Tue, May 21, 2013 - Page 7 News List

Top aide to Canada’s PM resigns


Nigel Wright, Canadian Prime Minister Stephen Harper’s chief of staff, arrives to testify before the Commons ethics committee on Parliament Hill in Ottawa, Canada, on Nov. 2, 2010.

Photo: Reuters

Canadian Prime Minister Stephen Harper’s chief of staff, Nigel Wright, stepped down on Sunday over an expenses scandal that also forced the resignation of a conservative senator.

Wright announced his resignation in statement following revelations that he gave a US$90,000 gift to Canadian Senator Mike Duffy to help repay improper housing expenses. Duffy resigned last week.

Wright, the wealthy former managing director of a private equity investment firm, said he helped Duffy repay his expenses because he felt it was in the public interest to do so. He said he accepts sole responsibility for his actions and said he did not tell Harper about the gift before or after he gave it to Duffy in March.

Critics say the payment violated ethics rules that prohibit senators from accepting gifts.
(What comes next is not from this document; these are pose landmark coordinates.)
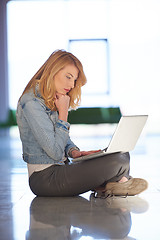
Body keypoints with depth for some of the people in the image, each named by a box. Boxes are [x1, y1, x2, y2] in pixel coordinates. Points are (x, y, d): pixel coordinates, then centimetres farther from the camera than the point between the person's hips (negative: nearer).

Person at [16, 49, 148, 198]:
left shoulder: (52, 101, 12)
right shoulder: (31, 103, -18)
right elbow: (55, 152, -21)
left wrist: (73, 152, -2)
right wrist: (63, 112, -14)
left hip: (58, 168, 10)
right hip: (44, 178, -10)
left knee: (122, 155, 1)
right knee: (118, 162, -17)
Harper, who stood by his chief of staff when the gift was revealed last week, said he accepted Wright’s resignation with regret.

“I accept that Nigel believed he was acting in the public interest, but I understand the decision he has taken to resign,” the prime minister said. “I want to thank Nigel for his tremendous contribution to our government over the past two-and-a-half years.”

Harper appointed longtime adviser Ray Novak to replace Wright.

The prime minister is expected to address his troubled caucus today. Some members of Harper’s Conservative Party have been pushing for greater autonomy from the prime minister’s office.

Canadian Member of Parliament Brent Rathgeber of the Conservative Party said Wright’s gift showed the trouble with the lack of separation between the executive and legislative branches of government.

“When there’s inadequate separation between those two institutions, it appears to me that both are compromised,” Rathgeber told Global TV’s West Block with Tom Clark.

“As a legislator, I don’t want to be beholden or indebted to individuals from the executive at any level,” he said.